Page:

────────

Article

Viewpoints: Managing the people challenges in divestitures

May 29, 2019

By Kelly Karger

Although divestitures of any form (such as a sale of operations or spinoff) can play a crucial role in shaping a company’s business portfolio and ensuring long-term profitability, they will fall short of expectations if the seller fails to retain and motivate key employees through closing.

Recent Willis Towers Watson research finds that most companies have lost shareholder value from divestitures.1 The reasons vary, but weak performers tend to underestimate the cost and complexity of divestitures, including its impact on employees who are needed to ensure the success of the business.

If divestments have significant potential value as part of a broader business strategy, what can companies do with their human capital to improve the odds of a successful outcome?

People-related challenges can have just as much impact on the success of the divestiture as they do on the success of an acquisition.

Why divest?

Determining whether to divest a business involves a complex process that considers how the action will fit into larger enterprise objectives. As strategic divestments are identified, the focus turns to the best approach to removing the business, whether through creating a stand-alone entity (let’s call it “SpinCo”), or selling the business if suitable buyers are available.

Part of the business case is devising a separation process that is flexible enough to change as the divestiture progresses. Although planning may initially assume a spinoff, an outright sale might become a more attractive option if potential buyers become interested and available. By the same token, a company can pivot from a potential sale to a spinoff if no acceptable buyers surface, although this is much less common. It is relatively easy to begin preparing for a spinoff and pivot to a sale if a buyer emerges. However, it is much harder to prepare for a sale and pivot to a spinoff. Often this will mean a significant change to the timeline because much of the preparatory work for a spinoff hasn’t been done while preparing for a sale.

While divestitures follow the same deal life cycle as acquisitions, as the seller there’s a different focus and activities in each phase. However, one constant is the fact that people-related challenges can have just as much impact on the success of the divestiture as they do on the success of an acquisition.

In this article, we outline the challenges and pitfalls to look out for when it comes to often overlooked people issues at each phase of a divestiture, whether it’s a spinoff or an outright sale.

Divestitures are not acquisitions in reverse

You’ve probably heard the phrase “Divestitures are not acquisitions in reverse.” One of the key reasons for this is that divestitures are typically more emotionally challenging and lack the celebratory nature of an acquisition. Change management plans must reflect this reality and include robust stakeholder identification across both the divested business as well as the remaining business. Here are some tips around key challenges.

────────

Supplied information:
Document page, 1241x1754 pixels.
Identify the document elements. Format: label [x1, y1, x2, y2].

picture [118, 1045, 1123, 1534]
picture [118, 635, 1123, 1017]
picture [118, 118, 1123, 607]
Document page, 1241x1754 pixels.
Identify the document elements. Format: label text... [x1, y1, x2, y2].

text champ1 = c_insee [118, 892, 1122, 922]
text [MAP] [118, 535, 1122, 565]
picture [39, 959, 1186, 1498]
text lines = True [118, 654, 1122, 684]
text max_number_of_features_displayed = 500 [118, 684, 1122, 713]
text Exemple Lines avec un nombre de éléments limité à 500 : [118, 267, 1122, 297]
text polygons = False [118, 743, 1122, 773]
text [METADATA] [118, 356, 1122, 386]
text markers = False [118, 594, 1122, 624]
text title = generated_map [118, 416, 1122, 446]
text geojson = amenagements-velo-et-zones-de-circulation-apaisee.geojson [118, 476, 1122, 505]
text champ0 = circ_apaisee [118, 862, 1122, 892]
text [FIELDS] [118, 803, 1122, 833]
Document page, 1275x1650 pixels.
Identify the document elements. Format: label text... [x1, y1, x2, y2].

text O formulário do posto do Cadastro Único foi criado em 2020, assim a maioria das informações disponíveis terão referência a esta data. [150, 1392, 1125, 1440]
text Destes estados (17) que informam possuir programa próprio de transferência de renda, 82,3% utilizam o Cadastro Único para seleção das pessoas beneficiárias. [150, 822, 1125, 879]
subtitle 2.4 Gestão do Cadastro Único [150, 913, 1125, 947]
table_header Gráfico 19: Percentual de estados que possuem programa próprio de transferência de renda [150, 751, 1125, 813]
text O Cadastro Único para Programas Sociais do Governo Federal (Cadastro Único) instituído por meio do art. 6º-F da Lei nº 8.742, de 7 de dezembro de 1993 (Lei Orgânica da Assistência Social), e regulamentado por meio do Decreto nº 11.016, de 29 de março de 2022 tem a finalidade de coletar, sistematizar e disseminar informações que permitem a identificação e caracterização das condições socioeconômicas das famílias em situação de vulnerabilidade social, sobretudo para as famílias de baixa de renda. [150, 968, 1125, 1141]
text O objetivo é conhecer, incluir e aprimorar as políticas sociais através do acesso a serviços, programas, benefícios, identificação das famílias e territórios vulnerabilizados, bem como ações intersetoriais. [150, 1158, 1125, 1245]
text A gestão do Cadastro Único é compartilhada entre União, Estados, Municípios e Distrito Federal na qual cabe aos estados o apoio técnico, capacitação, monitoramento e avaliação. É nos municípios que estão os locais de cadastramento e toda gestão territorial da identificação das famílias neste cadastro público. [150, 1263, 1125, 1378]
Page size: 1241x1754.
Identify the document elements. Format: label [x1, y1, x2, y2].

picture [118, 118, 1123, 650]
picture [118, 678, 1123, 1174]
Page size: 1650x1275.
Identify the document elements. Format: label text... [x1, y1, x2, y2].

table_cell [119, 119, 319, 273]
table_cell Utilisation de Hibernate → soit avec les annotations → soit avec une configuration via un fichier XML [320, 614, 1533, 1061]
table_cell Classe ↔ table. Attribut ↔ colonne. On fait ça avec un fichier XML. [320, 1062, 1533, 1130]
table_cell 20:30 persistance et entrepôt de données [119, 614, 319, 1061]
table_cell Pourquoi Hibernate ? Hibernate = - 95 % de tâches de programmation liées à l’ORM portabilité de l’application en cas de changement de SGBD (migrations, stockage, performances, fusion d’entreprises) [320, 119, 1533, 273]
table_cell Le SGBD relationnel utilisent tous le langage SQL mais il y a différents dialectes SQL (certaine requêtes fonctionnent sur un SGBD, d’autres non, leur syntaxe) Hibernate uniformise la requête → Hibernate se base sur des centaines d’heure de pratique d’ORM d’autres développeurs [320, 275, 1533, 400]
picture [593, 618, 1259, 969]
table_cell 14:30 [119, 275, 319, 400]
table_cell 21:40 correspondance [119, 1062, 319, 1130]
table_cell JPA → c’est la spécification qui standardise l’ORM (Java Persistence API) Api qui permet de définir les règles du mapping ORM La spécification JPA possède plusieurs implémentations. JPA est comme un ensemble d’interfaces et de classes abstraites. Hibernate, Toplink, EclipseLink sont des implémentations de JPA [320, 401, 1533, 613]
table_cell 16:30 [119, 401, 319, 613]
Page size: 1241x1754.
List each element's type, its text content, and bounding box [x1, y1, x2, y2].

────────

Short task 1: According to the divestitures article, what does recent Willis Towers Watson research find about most companies?
Short task 2: Resume the article on managing people challenges in divestitures, picking up after its final sentence, "Here are some tips around key challenges."
The rows have no connection to the article on divestitures.

Task response 1: Most companies have lost shareholder value from divestitures.

Task response 2:
Key challenge: retaining leaders and key talent

A common misconception is that retaining leaders is mostly about money. In actuality, our research2 shows that the most commonly cited reasons for leaders and key talent leaving after a transaction are discomfort with the culture of the new organization, aggressive pursuit by competitors, and dissatisfaction with their new role or with the strategic direction of the new company. Involving key talent in shaping the culture of the new company, setting clear expectations and ensuring they understand how their roles contribute to the organization’s success will help — if leaders and other key talent are engaged, they will be less likely to entertain offers from competitors.

Key challenge: talent selection

Defining and communicating an effective selection process should be a pre-close priority. Creating organization charts that clarify the structure of the new business, specify the number of employees, roles and locations, will be key. The next step is to define the selection process to fill those roles. Getting position descriptions and reward packages ready in advance helps make the talent selection process more agile.

Key challenge: change management

Preparation timelines are often lengthy and uncertain. To combat the inevitable stress this causes employees, it helps, once the key parameters of a plan are in place (including the bulk of the Total Rewards approach and selection process) to communicate that plan to key stakeholders. These include both the employees who will be staying with the parent company and those who will be moving to the new one.

Key challenge: communication

Equip leaders and line managers across the business with talking points to help them consistently, clearly and easily articulate the business rationale for the divestment, and what’s changing for employees. In particular, focus on the “what’s in it for me” information: reporting relationships, pay and benefit-related changes.

Phase: Due diligence (pre-announcement)

Prior to public disclosure of divestiture plans, substantial groundwork is needed to position the business to draw the best possible offer and related terms. In addition to preparing to respond to any buyer data requests, preannouncement planning involves clearly defining the in scope employees and fully understanding “entanglements” between the parent company and the business to be divested. People-related entanglements are common in compensation and benefit programs, HRIS and payroll, administrative systems, and talent sourcing and recruiting.

A divestiture is most likely to fall short of expectations when pre-announcement planning is conducted only as a “check-the-box” exercise, or only focused on the financial components. On the contrary, the planning must be driven by the specific deal hypothesis and business strategy behind the deal, and must account for the divestiture’s effect on the remaining business. Other success factors include the ability to understand buyer profiles — and to respond quickly as new potential buyers emerge during the divestiture process.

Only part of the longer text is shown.